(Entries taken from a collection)
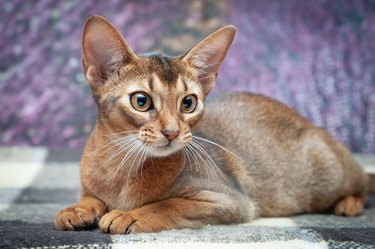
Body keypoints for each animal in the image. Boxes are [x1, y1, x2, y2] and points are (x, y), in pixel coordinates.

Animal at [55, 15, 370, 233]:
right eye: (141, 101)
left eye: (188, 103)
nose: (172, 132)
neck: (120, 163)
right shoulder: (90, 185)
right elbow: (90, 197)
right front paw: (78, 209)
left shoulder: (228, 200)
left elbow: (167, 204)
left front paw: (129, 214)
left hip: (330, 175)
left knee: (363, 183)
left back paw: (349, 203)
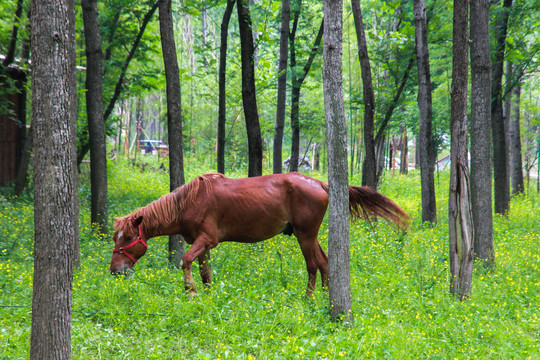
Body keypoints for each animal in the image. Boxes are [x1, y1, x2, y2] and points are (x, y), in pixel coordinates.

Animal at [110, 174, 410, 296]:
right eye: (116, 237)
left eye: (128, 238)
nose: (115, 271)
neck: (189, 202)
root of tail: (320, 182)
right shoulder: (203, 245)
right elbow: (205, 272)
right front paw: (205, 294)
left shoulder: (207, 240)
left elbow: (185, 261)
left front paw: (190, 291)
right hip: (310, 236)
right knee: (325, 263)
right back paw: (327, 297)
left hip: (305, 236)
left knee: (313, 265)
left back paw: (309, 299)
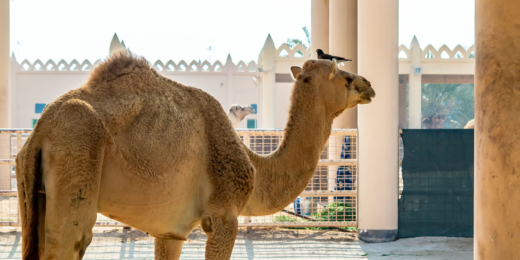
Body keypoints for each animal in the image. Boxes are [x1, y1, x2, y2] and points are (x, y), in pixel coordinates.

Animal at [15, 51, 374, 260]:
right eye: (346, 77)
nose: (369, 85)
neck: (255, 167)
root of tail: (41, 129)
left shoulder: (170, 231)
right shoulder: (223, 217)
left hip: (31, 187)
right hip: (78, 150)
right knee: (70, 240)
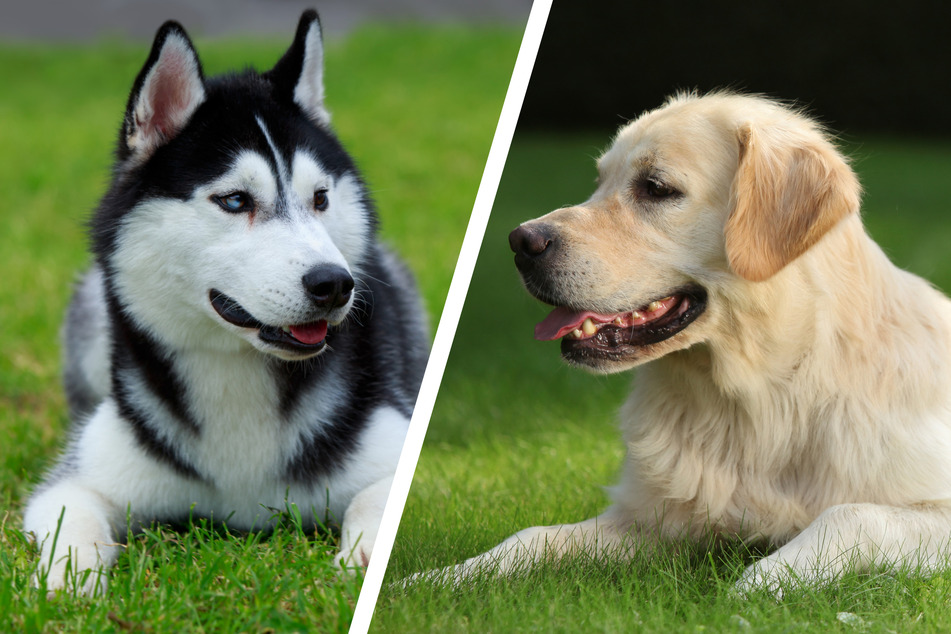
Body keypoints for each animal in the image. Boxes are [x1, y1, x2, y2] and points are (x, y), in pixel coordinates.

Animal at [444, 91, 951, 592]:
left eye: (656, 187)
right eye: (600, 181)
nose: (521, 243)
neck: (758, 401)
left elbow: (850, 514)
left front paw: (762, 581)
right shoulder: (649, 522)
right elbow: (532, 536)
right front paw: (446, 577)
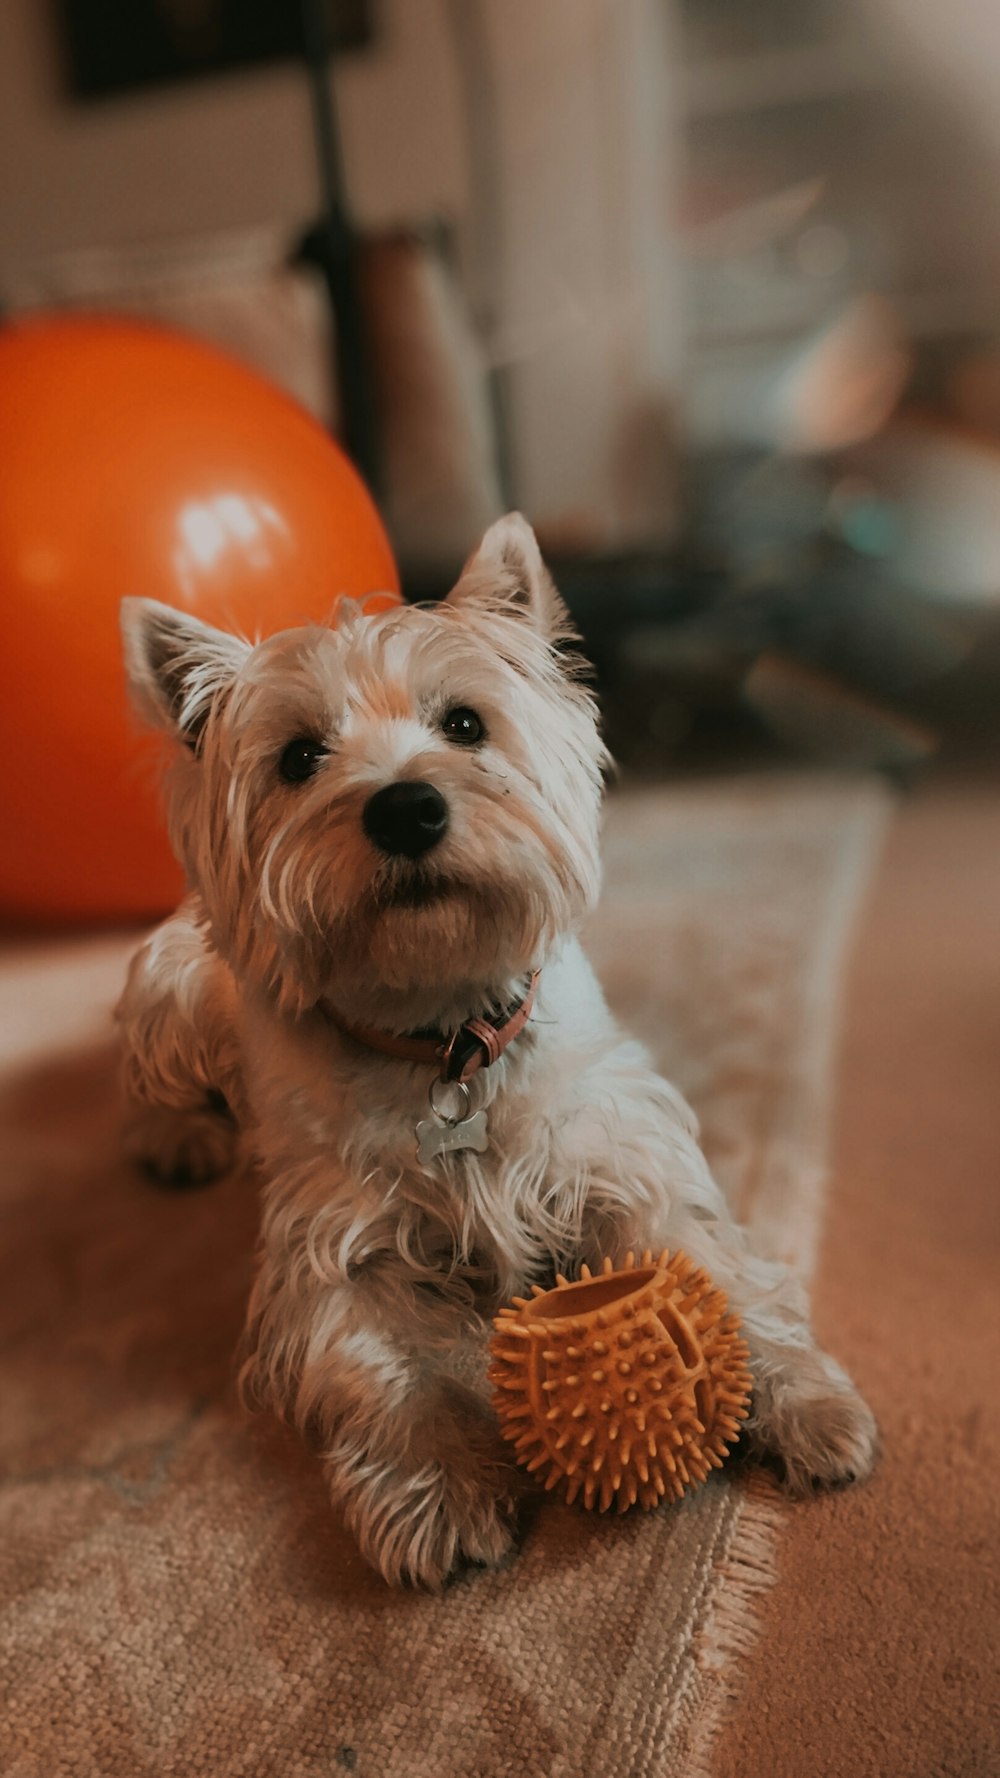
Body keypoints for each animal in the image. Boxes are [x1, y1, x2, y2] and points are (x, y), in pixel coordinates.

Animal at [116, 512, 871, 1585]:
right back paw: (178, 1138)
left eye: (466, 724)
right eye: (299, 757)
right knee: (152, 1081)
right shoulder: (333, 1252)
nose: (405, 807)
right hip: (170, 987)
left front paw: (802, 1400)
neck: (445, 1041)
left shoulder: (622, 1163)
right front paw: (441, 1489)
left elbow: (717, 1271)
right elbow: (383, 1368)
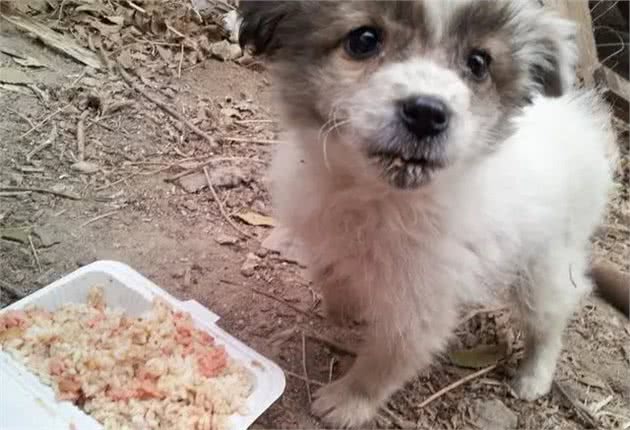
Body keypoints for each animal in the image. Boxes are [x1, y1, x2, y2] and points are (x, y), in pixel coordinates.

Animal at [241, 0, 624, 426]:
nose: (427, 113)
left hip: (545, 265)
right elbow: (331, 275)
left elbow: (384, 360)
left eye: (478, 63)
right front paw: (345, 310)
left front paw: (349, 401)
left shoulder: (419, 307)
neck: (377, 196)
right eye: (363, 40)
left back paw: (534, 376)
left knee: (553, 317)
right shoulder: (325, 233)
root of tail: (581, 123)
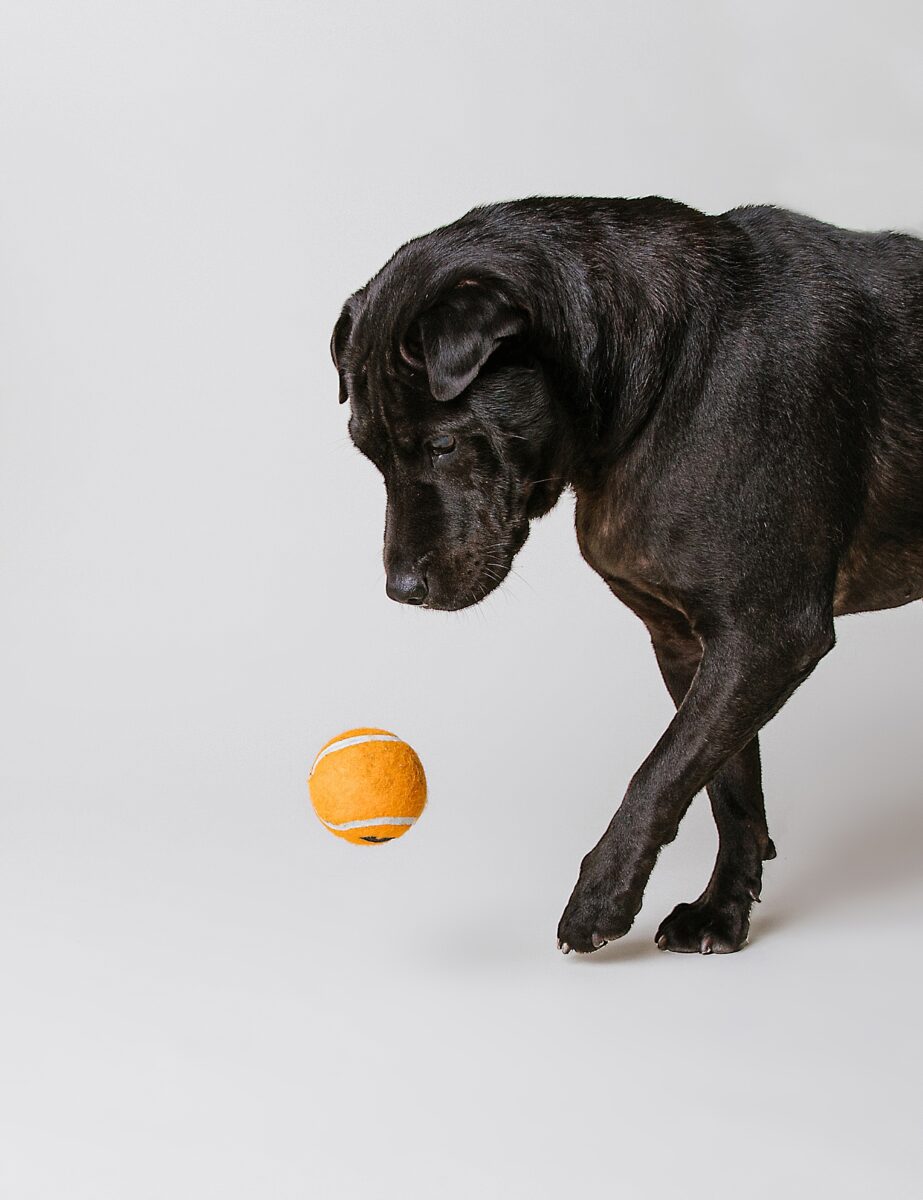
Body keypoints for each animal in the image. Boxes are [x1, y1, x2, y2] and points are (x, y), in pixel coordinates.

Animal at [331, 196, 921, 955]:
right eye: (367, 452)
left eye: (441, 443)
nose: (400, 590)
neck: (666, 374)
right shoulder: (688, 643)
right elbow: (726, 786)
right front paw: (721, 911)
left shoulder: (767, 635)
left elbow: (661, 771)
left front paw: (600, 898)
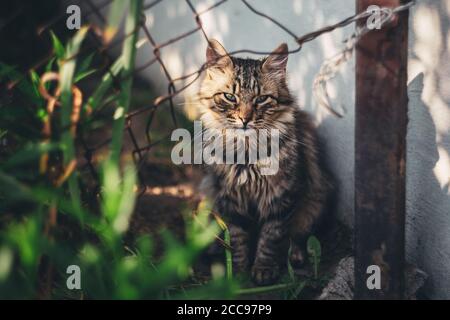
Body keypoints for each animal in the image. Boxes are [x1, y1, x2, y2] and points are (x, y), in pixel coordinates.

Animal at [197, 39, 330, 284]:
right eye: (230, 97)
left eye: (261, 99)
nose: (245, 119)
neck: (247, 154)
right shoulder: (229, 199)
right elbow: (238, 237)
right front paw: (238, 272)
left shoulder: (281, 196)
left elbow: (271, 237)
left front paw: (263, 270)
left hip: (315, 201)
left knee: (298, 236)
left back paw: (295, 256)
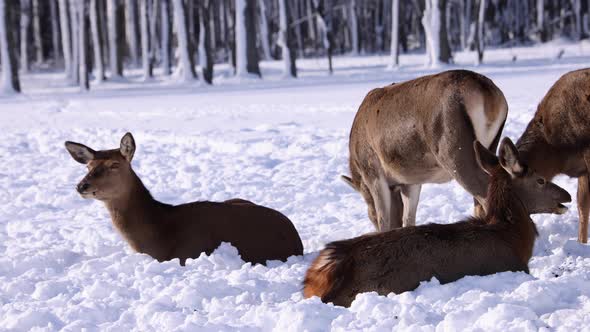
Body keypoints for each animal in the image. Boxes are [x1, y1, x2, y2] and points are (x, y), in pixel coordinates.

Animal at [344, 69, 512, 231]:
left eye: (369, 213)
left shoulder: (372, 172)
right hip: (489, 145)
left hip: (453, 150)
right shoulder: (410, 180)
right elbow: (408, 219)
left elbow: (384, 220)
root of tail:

What is required
With the pictures removed, print only the lines starting at the line that has "left eye: (466, 724)" and ending at the line that has "root of tail: (581, 123)", both ends included, exactly as they stand above.

Exercise result
left eye: (466, 724)
right eye: (299, 757)
right knee: (152, 1081)
right shoulder: (333, 1252)
nose: (405, 807)
right hip: (170, 987)
left front paw: (802, 1400)
neck: (445, 1041)
left shoulder: (622, 1163)
right front paw: (441, 1489)
left elbow: (717, 1271)
right elbow: (383, 1368)
Body keypoints for each animal in the image. Boxes are [x1, y1, x2, y2] and points are (x, y), in pixel coordinates.

Animal at [241, 0, 624, 426]:
nose: (427, 113)
left hip: (545, 265)
right elbow: (331, 275)
left elbow: (384, 360)
left eye: (478, 63)
right front paw: (345, 310)
left front paw: (349, 401)
left shoulder: (419, 307)
neck: (377, 196)
right eye: (363, 40)
left back paw: (534, 376)
left knee: (553, 317)
right shoulder: (325, 233)
root of tail: (581, 123)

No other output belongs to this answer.